Excerpted records below:
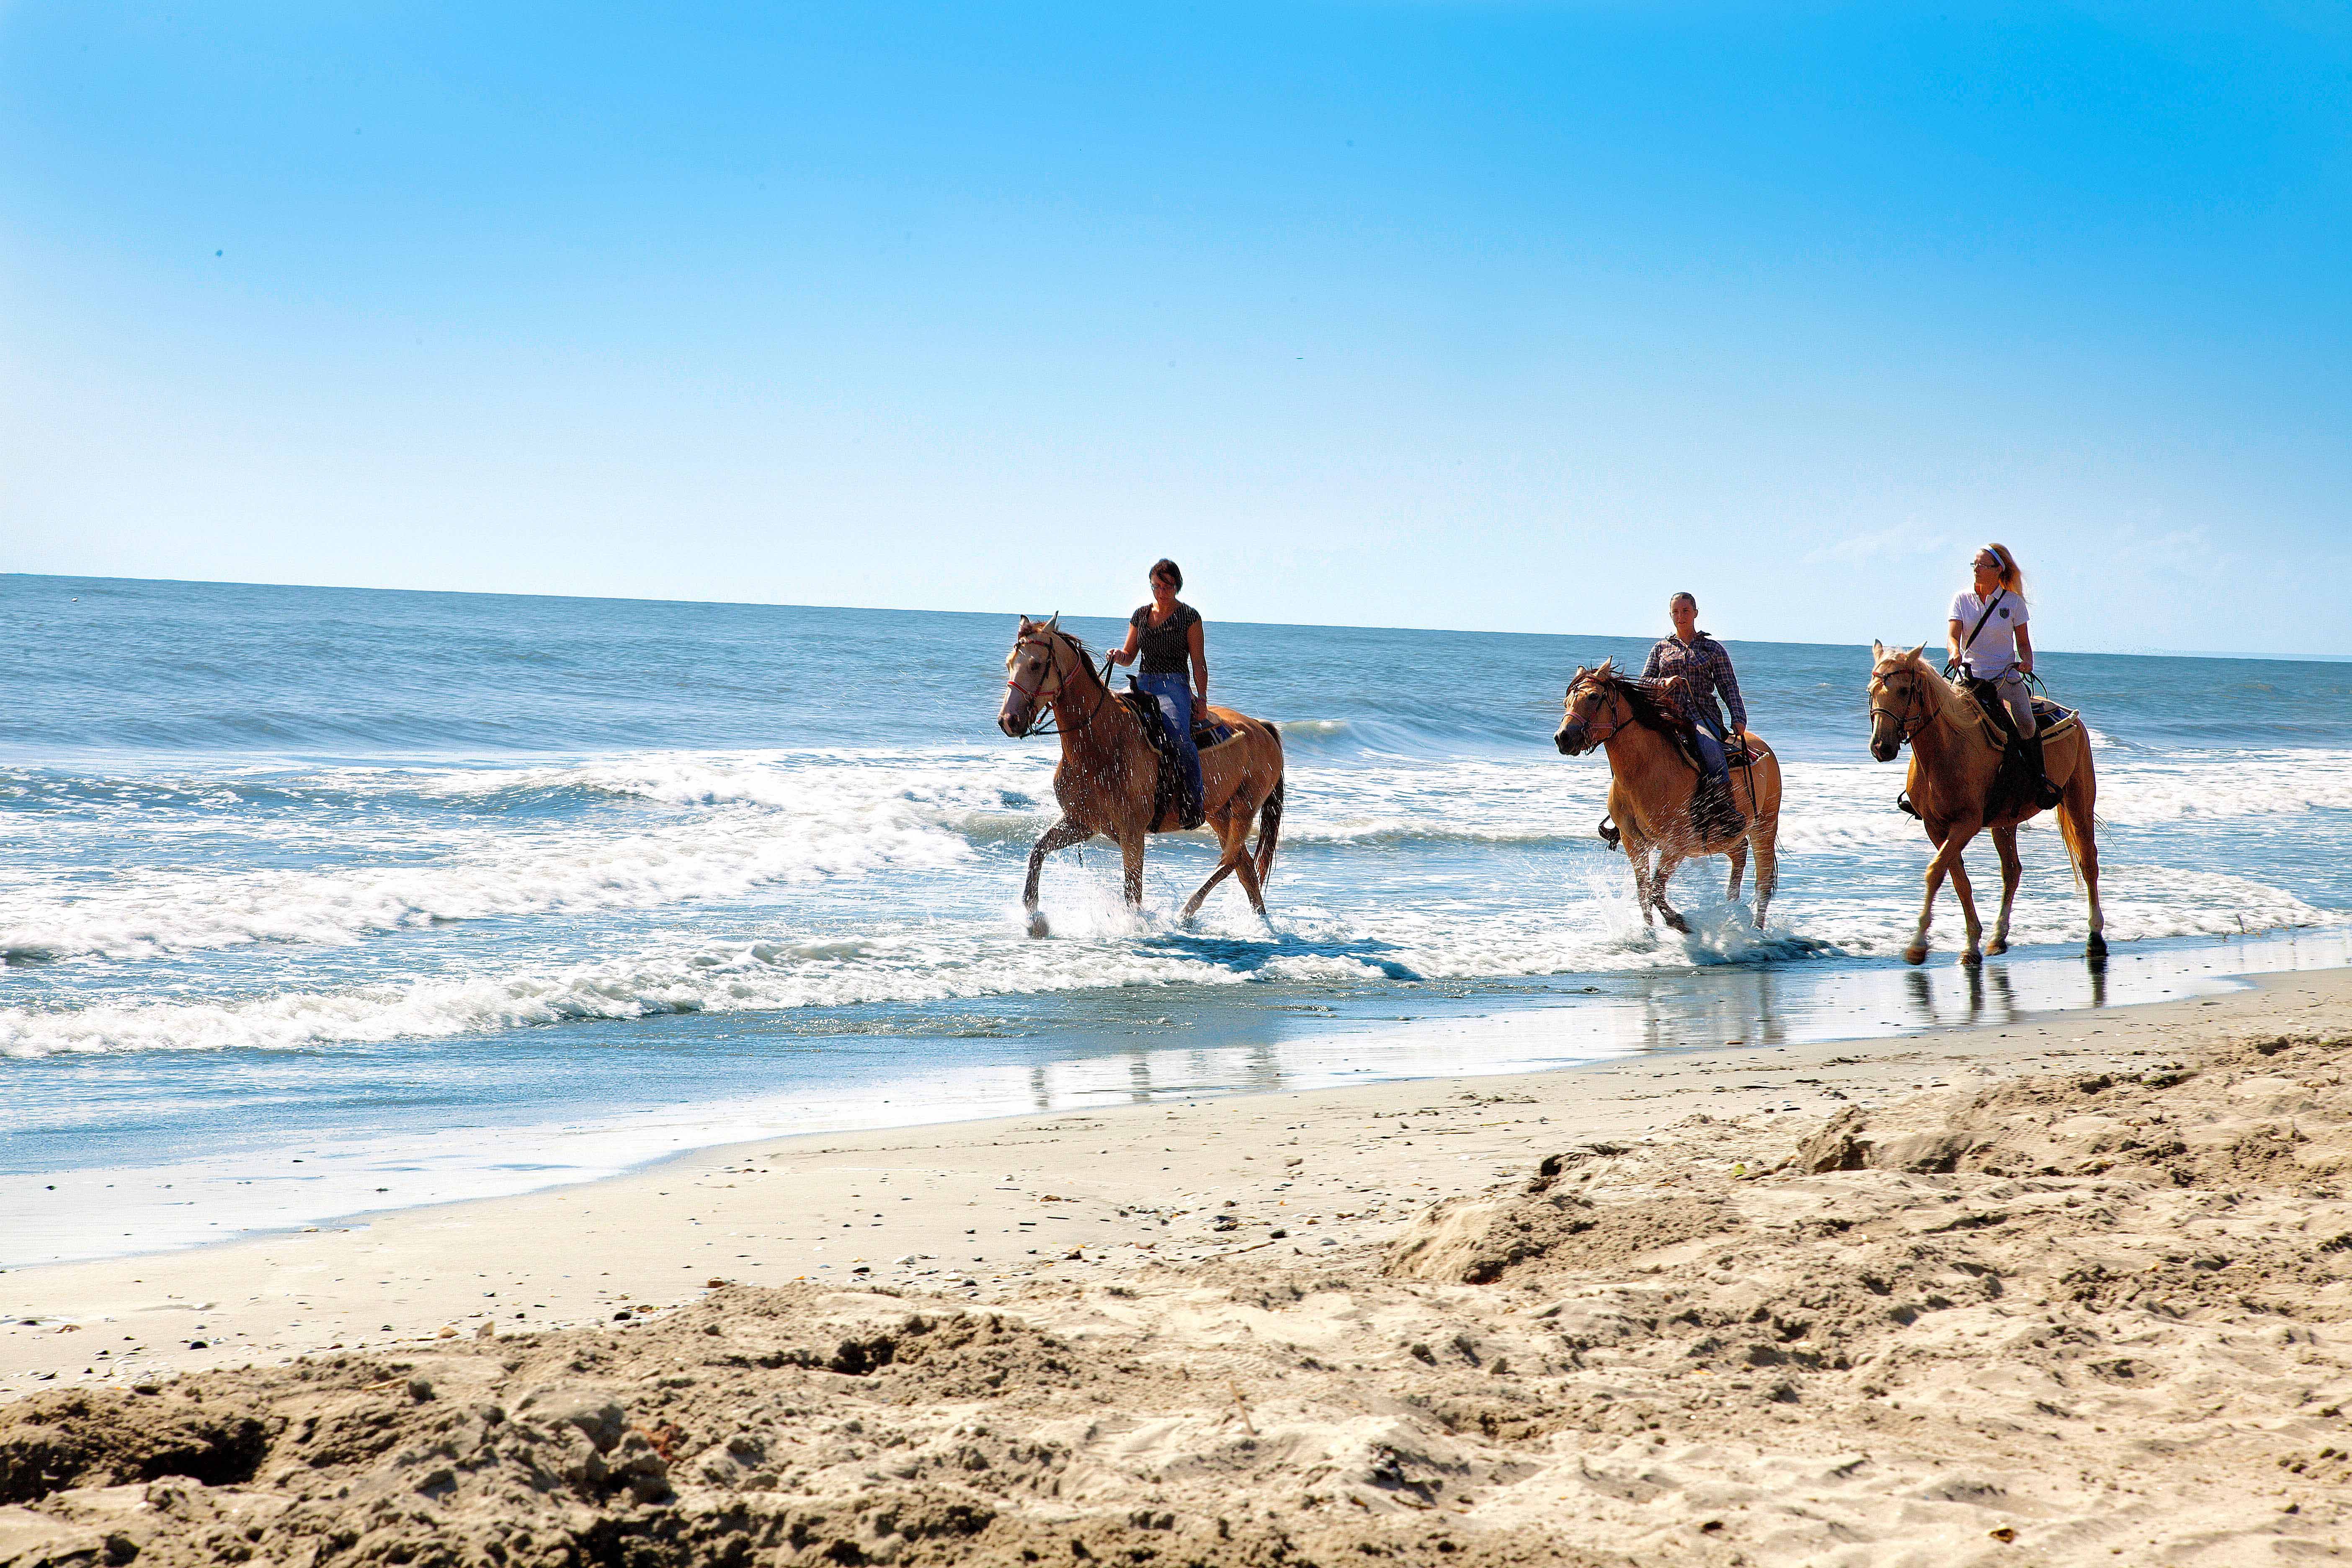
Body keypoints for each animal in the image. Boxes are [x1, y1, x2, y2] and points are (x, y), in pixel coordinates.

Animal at [992, 616, 1289, 940]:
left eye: (1035, 665)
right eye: (1009, 663)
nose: (1008, 721)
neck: (1103, 739)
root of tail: (1261, 727)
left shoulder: (1132, 832)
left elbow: (1132, 892)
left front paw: (1134, 927)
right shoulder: (1082, 823)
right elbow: (1037, 852)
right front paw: (1035, 919)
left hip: (1244, 810)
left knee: (1231, 860)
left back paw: (1187, 911)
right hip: (1219, 813)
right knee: (1244, 867)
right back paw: (1258, 923)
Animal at [1552, 658, 1787, 931]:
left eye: (1593, 696)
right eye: (1566, 702)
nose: (1563, 738)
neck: (1645, 770)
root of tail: (1764, 749)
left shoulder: (1676, 846)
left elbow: (1656, 890)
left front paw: (1679, 922)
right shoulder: (1634, 842)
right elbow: (1644, 892)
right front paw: (1649, 933)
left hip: (1765, 826)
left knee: (1763, 882)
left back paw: (1756, 932)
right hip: (1725, 837)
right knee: (1739, 855)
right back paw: (1731, 911)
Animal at [1862, 639, 2107, 968]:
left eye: (1903, 691)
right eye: (1871, 690)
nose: (1881, 747)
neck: (1947, 748)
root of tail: (2071, 717)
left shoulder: (1967, 824)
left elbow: (1935, 872)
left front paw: (1918, 945)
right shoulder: (1936, 827)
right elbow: (1957, 879)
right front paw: (1971, 944)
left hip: (2079, 800)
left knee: (2088, 862)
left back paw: (2095, 937)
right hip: (2006, 822)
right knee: (2012, 871)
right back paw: (1997, 937)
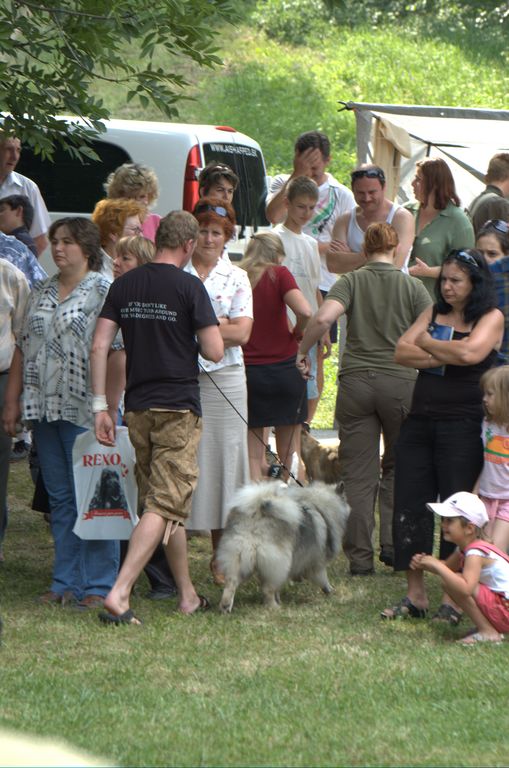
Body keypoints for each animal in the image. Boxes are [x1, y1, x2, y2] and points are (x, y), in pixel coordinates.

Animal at [214, 480, 350, 612]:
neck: (320, 508)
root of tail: (257, 514)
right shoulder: (318, 563)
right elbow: (323, 579)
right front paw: (330, 591)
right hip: (279, 562)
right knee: (267, 588)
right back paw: (274, 607)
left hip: (240, 556)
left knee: (231, 583)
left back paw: (225, 607)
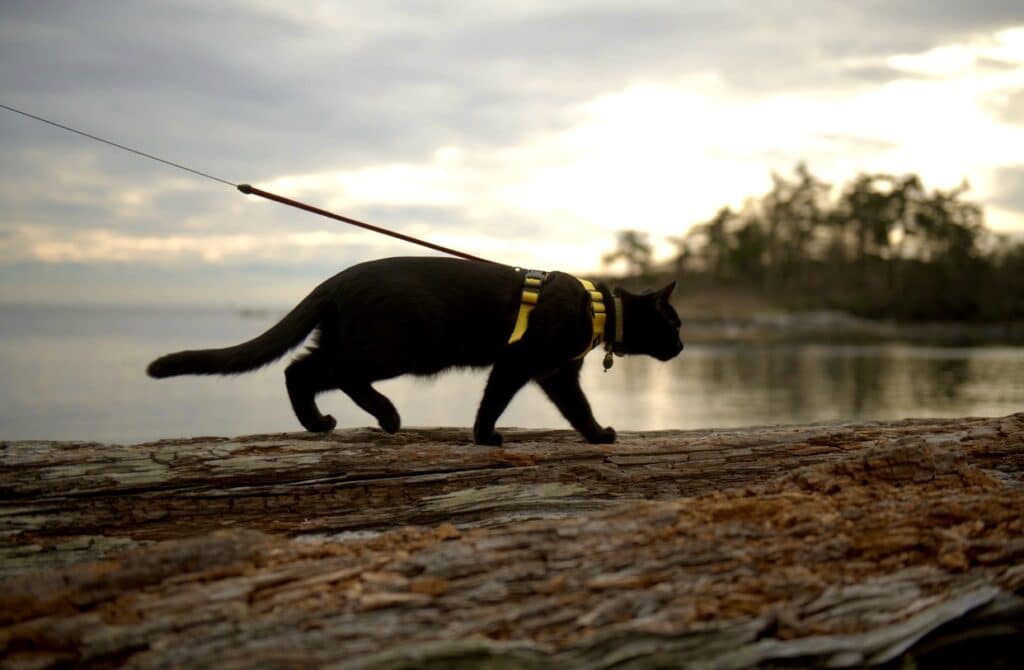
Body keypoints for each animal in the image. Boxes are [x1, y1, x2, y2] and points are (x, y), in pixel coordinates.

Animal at [146, 257, 679, 446]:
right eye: (674, 324)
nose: (680, 344)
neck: (599, 308)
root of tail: (337, 279)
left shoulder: (556, 374)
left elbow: (577, 408)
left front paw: (597, 434)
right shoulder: (519, 361)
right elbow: (494, 401)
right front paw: (484, 438)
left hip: (358, 341)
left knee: (302, 368)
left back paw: (323, 423)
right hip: (396, 348)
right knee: (323, 373)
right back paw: (385, 415)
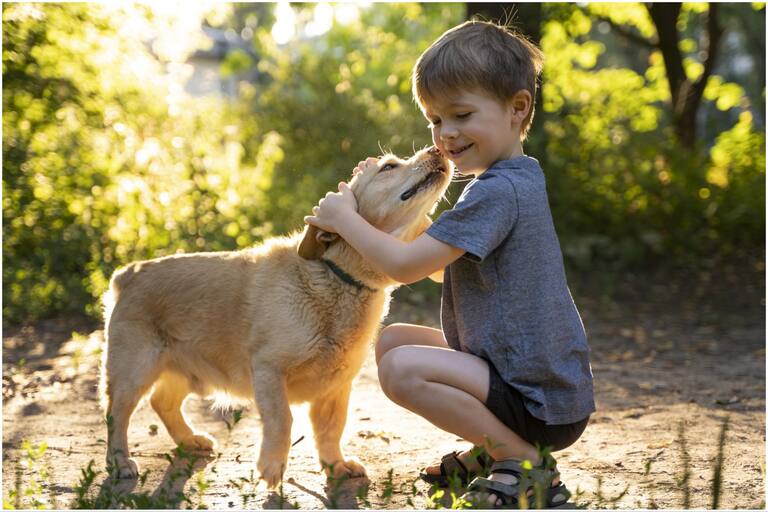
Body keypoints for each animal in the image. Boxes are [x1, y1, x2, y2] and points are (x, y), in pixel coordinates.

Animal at [100, 145, 452, 488]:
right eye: (388, 166)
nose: (438, 149)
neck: (336, 277)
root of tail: (129, 273)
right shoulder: (269, 370)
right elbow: (283, 420)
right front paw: (271, 466)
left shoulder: (336, 386)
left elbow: (331, 429)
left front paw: (335, 465)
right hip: (134, 372)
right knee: (116, 415)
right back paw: (120, 462)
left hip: (187, 372)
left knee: (163, 403)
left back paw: (189, 440)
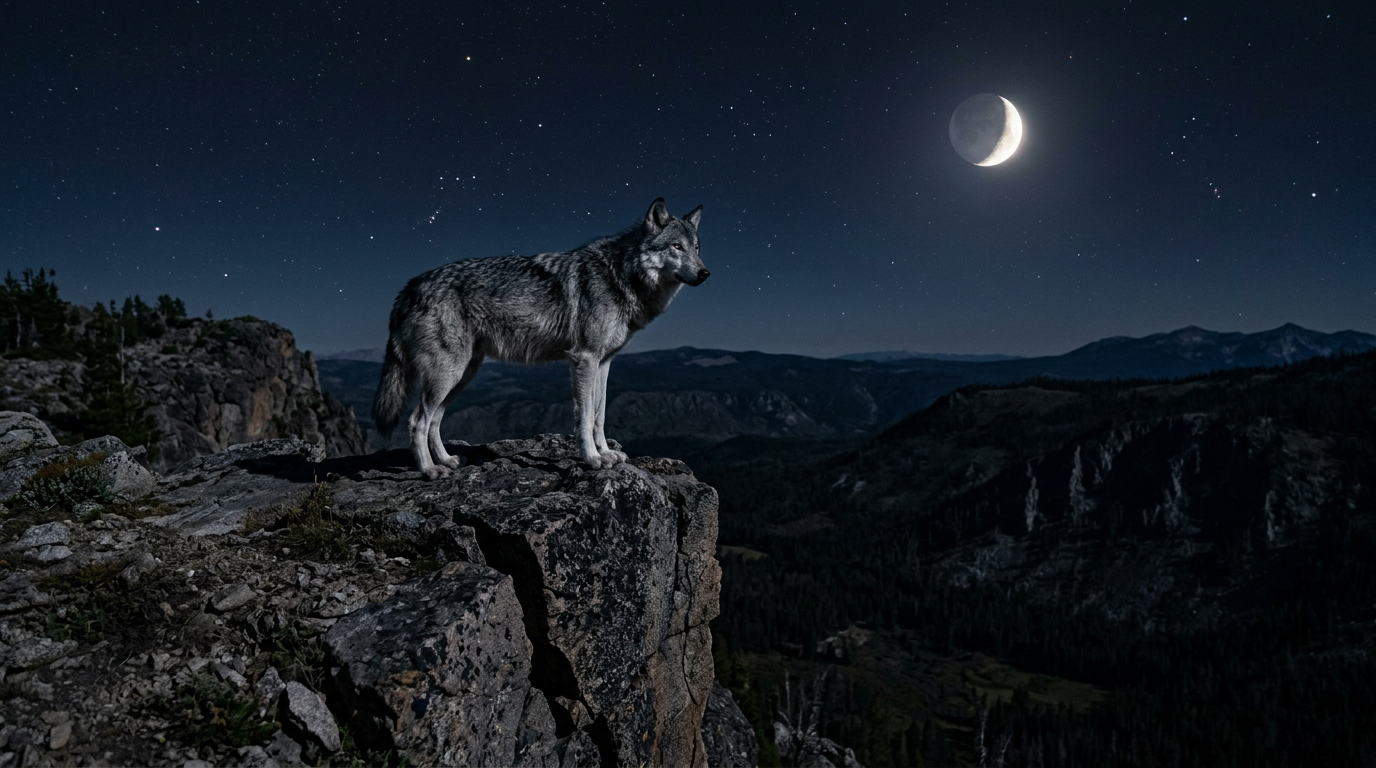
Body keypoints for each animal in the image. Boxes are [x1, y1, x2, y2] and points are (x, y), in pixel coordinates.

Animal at [372, 198, 708, 479]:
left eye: (696, 248)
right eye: (676, 247)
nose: (705, 274)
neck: (622, 275)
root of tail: (409, 288)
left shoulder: (604, 362)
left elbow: (599, 416)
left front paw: (607, 453)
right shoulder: (584, 359)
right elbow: (584, 416)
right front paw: (592, 459)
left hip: (461, 376)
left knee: (434, 421)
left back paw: (447, 461)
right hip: (447, 375)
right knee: (417, 421)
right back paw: (429, 470)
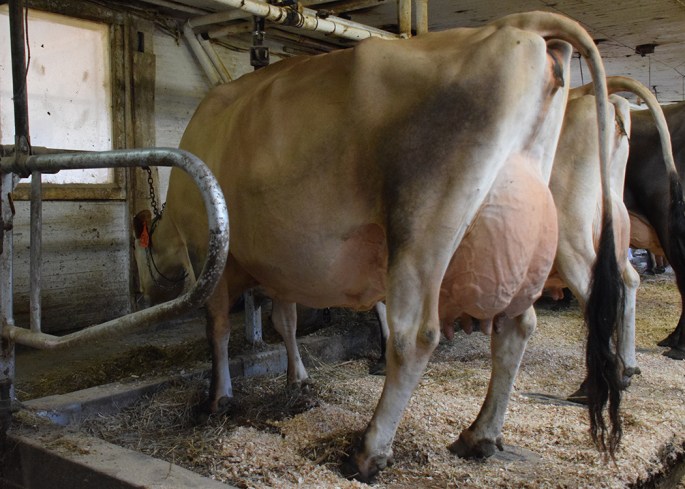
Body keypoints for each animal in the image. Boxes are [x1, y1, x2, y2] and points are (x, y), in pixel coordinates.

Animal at [134, 11, 623, 480]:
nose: (145, 290)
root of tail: (516, 24)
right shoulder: (284, 266)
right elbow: (285, 321)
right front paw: (298, 381)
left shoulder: (207, 248)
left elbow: (216, 328)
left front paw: (219, 397)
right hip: (518, 231)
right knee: (516, 327)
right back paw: (479, 435)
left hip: (421, 227)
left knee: (415, 336)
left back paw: (369, 451)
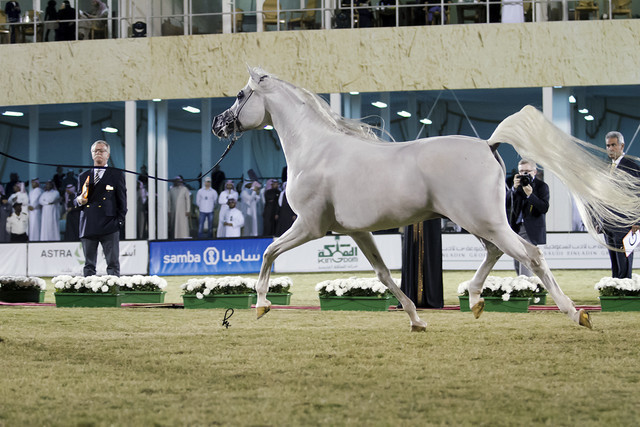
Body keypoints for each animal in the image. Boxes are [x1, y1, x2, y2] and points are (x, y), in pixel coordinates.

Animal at [212, 67, 640, 332]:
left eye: (240, 94)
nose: (218, 124)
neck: (316, 149)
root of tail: (488, 143)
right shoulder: (357, 232)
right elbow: (384, 275)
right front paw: (417, 319)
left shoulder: (310, 225)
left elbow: (269, 250)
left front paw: (262, 304)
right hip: (478, 222)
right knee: (496, 252)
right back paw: (474, 300)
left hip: (484, 221)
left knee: (530, 255)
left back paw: (576, 315)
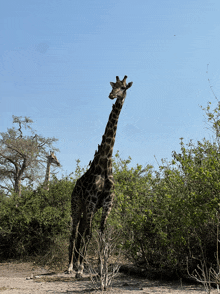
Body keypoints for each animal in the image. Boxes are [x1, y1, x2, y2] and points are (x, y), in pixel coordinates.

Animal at [67, 75, 132, 276]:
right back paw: (70, 266)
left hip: (89, 208)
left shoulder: (106, 202)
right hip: (76, 203)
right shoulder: (91, 200)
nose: (112, 95)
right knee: (74, 231)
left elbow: (101, 232)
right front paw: (81, 268)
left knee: (81, 230)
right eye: (113, 86)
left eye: (123, 87)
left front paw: (101, 268)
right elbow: (89, 233)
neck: (104, 164)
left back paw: (77, 264)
End of Excerpted records.
Directions for this task: Going by the data above, the answer is exactly the lines from the one holding "root of tail: (257, 514)" to the one holding "left back paw: (189, 440)", both kept, with the pictures left out.

Response area:
root of tail: (257, 514)
right shoulder: (318, 563)
right elbow: (323, 579)
right front paw: (330, 591)
right hip: (279, 562)
right knee: (267, 588)
right back paw: (274, 607)
left hip: (240, 556)
left knee: (231, 583)
left back paw: (225, 607)
Body keypoints for each animal in the image. Boxes are [x1, y1, x2, y2] and points are (x, y), in pixel coordinates.

Animal at [146, 257, 679, 446]:
right eye: (674, 324)
nose: (680, 344)
neck: (599, 308)
root of tail: (337, 279)
left shoulder: (556, 374)
left elbow: (577, 408)
left front paw: (597, 434)
right shoulder: (519, 361)
right elbow: (494, 401)
right front paw: (484, 438)
left hip: (358, 341)
left knee: (302, 368)
left back paw: (323, 423)
right hip: (396, 348)
right knee: (323, 373)
right back paw: (385, 415)
Body keypoints for each animal in the image. Boxes are [x1, y1, x2, y2] and points are (x, y), in pixel coordinates.

Animal at [100, 145, 452, 488]:
right eye: (388, 166)
nose: (438, 149)
neck: (336, 277)
root of tail: (129, 273)
right shoulder: (269, 370)
right elbow: (283, 420)
right front paw: (271, 466)
left shoulder: (336, 386)
left elbow: (331, 429)
left front paw: (335, 465)
right hip: (134, 372)
right knee: (116, 415)
right back paw: (120, 462)
left hip: (187, 372)
left knee: (163, 403)
left back paw: (189, 440)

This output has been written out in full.